### [Challenges]
(A) In the text on phosphorus halides, what structure do all the phosphorus trihalides have in the vapor phase and in solution?
(B) Please write the next part of the text on phosphorus halides, starting after its last sentence.
━━ Page text ━━
8.5: Halides of Phosphorous


Phosphorous trihalides

Phosphorous trihalides, PX3, are produced from the direct reaction of phosphorous with the appropriate halogen, (8.5.1). The fluoride is readily made from the halide exchange reaction of PCl3 with fluoride salts, (8.5.2). Mixed trihalides are formed by halide exchange, (8.5.3).

$\rm P_4 + 6 Cl_2 \rightarrow 4 PCl_3$

$\rm 2 PCl_3 + 3 CaF_2 \rightarrow 2 PF_3 + 3 CaCl_2$

$\rm PCl_3 + PBr_3 \rightleftharpoons PCl_2Br + PClBr_2$

A summary of the physical properties of the phosphorous trihalides is given in Table $$\PageIndex{1}$$. All the compounds have a pyramidal structure in the vapor phase and in solution.

 Compound Mp (°C) Bp (°C) P-X (Å) X-P-X (°) PF3 -151.5 -101.8 1.56 96.3 PCl3 -93.6 76.1 2.04 100 PBr3 -41.5 173.2 2.22 101 PI3 61.2 200 (dec.) 2.43 102

The phosphorous trihalides hydrolyze to phosphoric acid, (8.5.4), and undergo alcoholysis to form the trialkyl phosphite derivative, (8.5.5). Phosphorous trifluoride is only slowly hydrolyzed by water, but reacts readily with alakaline solutions. In contrast, phosphorus triiodide is an unstable red solid that reacts violently with water. Phosphorous trichloride in particular is an excellent synthon for most trialkyl phosphines, (8.5.6).

$\rm PCl_3 + 3 H_2O \rightarrow H_3PO_3 + 3 HCl$

$\rm PCl_3 + 3 HOR \rightarrow P(OR)_3 + 3 HCl$

$\rm PCl_3 + 3 RMgBr \rightarrow PR_3 + 3 MgBrCl$

As with other P(III) compounds such as trialkyl phosphines, phosphorous trihalides can be oxidized to the analogous phosphene oxide, e.g., (8.5.7).
━━━
━━ Collected material ━━
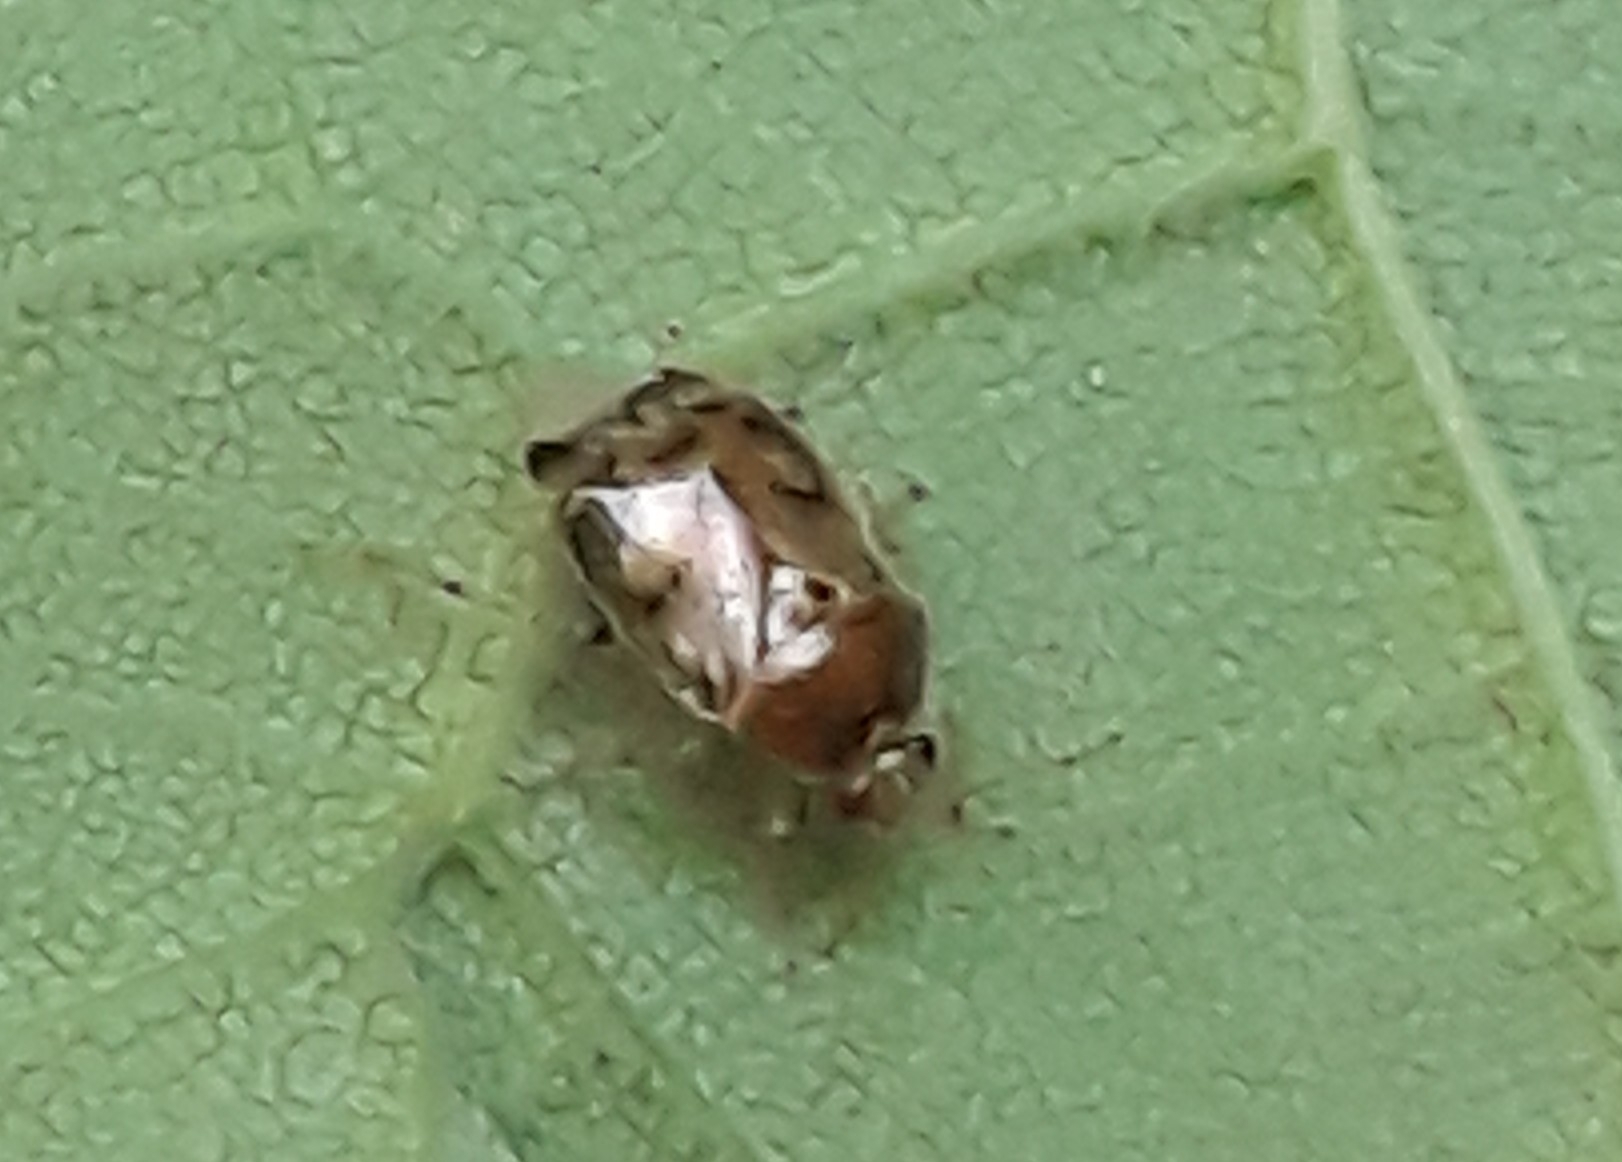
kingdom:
━━━
### [Expected responses]
(A) A pyramidal structure.

(B)
$\rm 2 PCl_3 + O_2 \rightarrow \text{O=P}Cl_3$

Phosphorous trihalides form Lewis acid-base complexes with main group metals, but the bonding to dn (n ≠ 0) transition metals occurs in the same manner to that of trialkyl phosphine, i.e., with dπ-pπ back donation. In fact one of the first examples of complexation of phosphorous to a low oxidation metal was the formation of PF3 complexes with Fe-porphyrin.

Phosphorous pentahalides

The reaction of white phosphorous with excess halogen yields the pentahalides, (8.5.8). However, the pentafluoride is best prepared by halide exchange, (8.5.9).

$\rm P_4 + 10 Cl_2 \rightarrow 4 PCl_5$

$\rm 2 PCl_5 + 5 CaF_2 \rightarrow 2 PF_3 + 5 CaCl_2$

The pentaiodide is unknown, however, selected physical properties are given for the others in Table $$\PageIndex{2}$$.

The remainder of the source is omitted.